Ask Ubuntu Asked by Feng Yu on December 8, 2021
I used Ubuntu 16.04. And I find some services will show cpu and memory usage via systemctl status <name>.service
:
$ systemctl status nginx
● nginx.service - LSB: Stop/start nginx
Loaded: loaded (/etc/init.d/nginx; bad; vendor preset: enabled)
Active: active (running) since 五 2017-04-07 09:21:25 CST; 4h 59min ago
Docs: man:systemd-sysv-generator(8)
Process: 2677 ExecStart=/etc/init.d/nginx start (code=exited, status=0/SUCCESS)
Tasks: 2
Memory: 2.5M
CPU: 12ms
CGroup: /system.slice/nginx.service
├─2695 nginx: master process /usr/sbin/nginx -c /etc/nginx/nginx.con
└─2697 nginx: worker process
But on another host, I find the systemctl status
will not show cpu and memory usage:
$ systemctl status nginx
● nginx.service - LSB: Stop/start nginx
Loaded: loaded (/etc/init.d/nginx; bad; vendor preset: enabled)

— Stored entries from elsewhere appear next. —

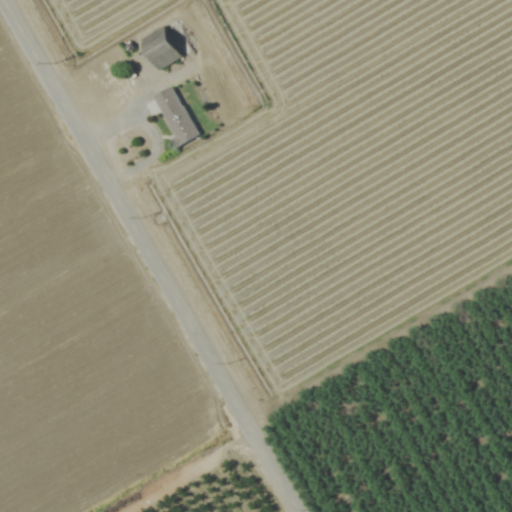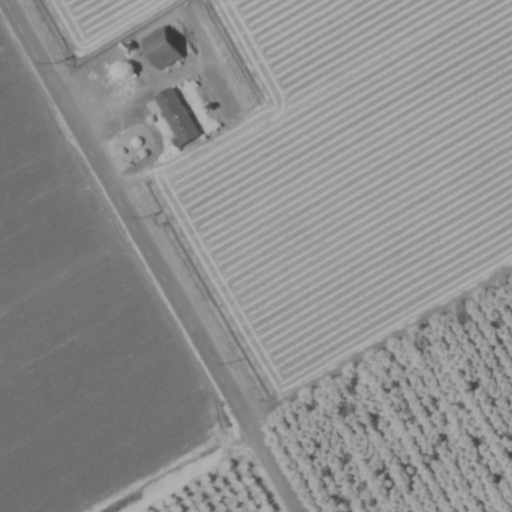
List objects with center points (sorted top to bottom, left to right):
building: (161, 56)
building: (174, 117)
road: (150, 256)
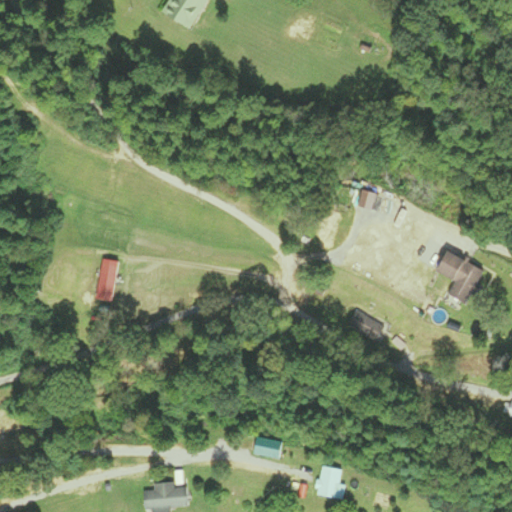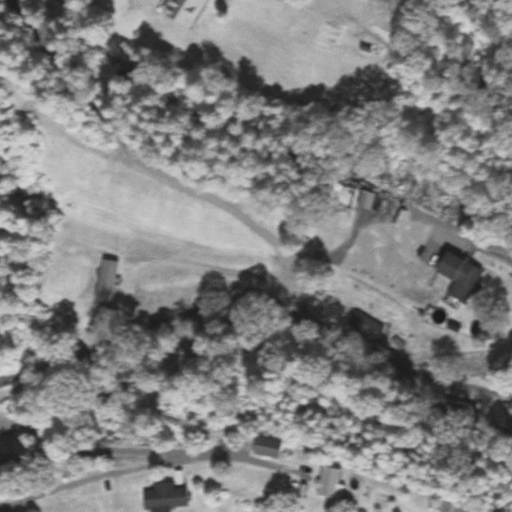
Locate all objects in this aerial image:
building: (180, 12)
building: (455, 277)
building: (105, 281)
road: (260, 295)
building: (265, 449)
building: (327, 484)
building: (163, 498)
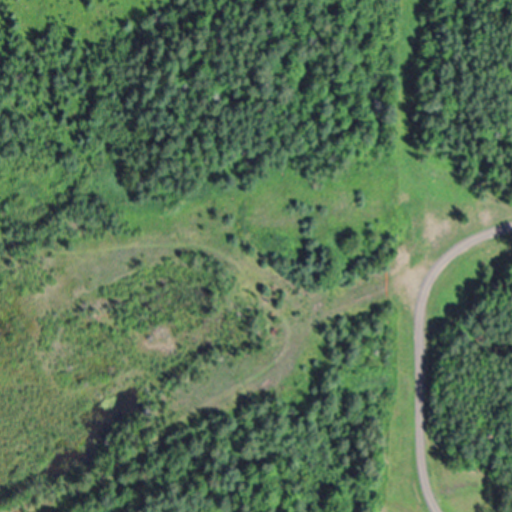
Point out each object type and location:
road: (423, 346)
road: (242, 387)
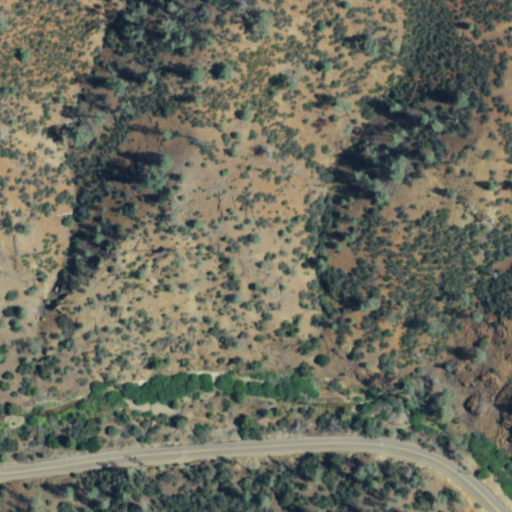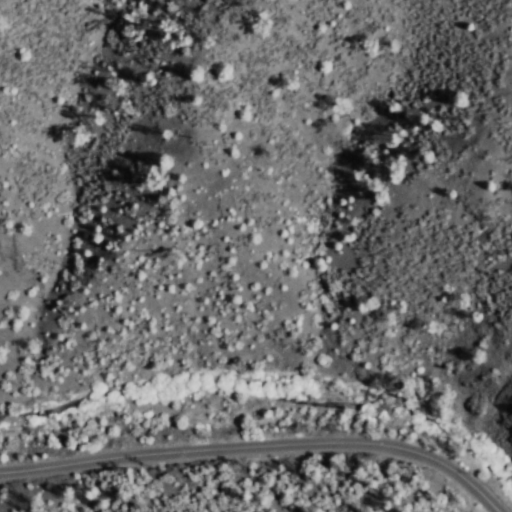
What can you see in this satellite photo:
road: (255, 441)
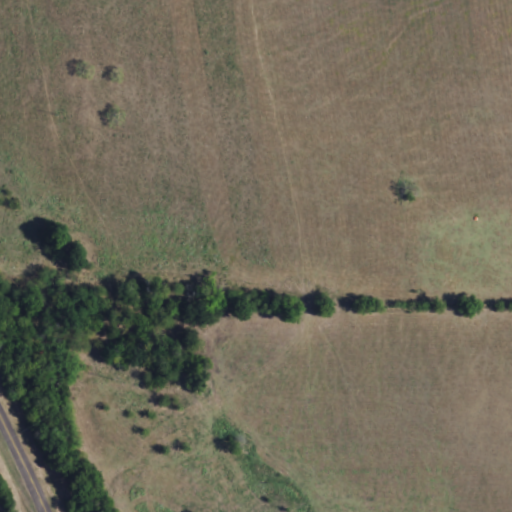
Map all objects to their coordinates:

Active: active (running) since 四 2017-04-06 20:57:15 CST; 17h ago
Docs: man:systemd-sysv-generator(8)
CGroup: /system.slice/nginx.service
├─29668 nginx: master process /usr/sbin/nginx -c /etc/nginx/nginx.con
├─29669 nginx: worker process
├─29670 nginx: worker process
├─29671 nginx: worker process
└─29672 nginx: worker process
Why? Both of the nginx
were installed from nginx official repo apt install -y nginx
. Even though on the same host, some services will not show cpu and memory usage.
And how to show the cpu and memory usage in systemctl status?
Sometimes it might help adding these 2 options in your .service file under [Service] block
CPUAccounting = yes
MemoryAccounting = yes
Answered by khamlichi.khalil on December 8, 2021
Its actually less complicated
than you think. To see something non-static like CPU or memory usage, you have to use the command:
watch systemctl status <name>.service
Answered by Emandudeguy on December 8, 2021
I have no idea why some hosts could but some couldn't, if you want a consistent behavior, you should enable memory accounting for a single unit or by default for all units by setting:
DefaultMemoryAccounting=yes
in /etc/systemd/system.conf
and then doing:
systemctl daemon-reexec
Check out this list thread from the systemd developers, and systemd-system.conf[5].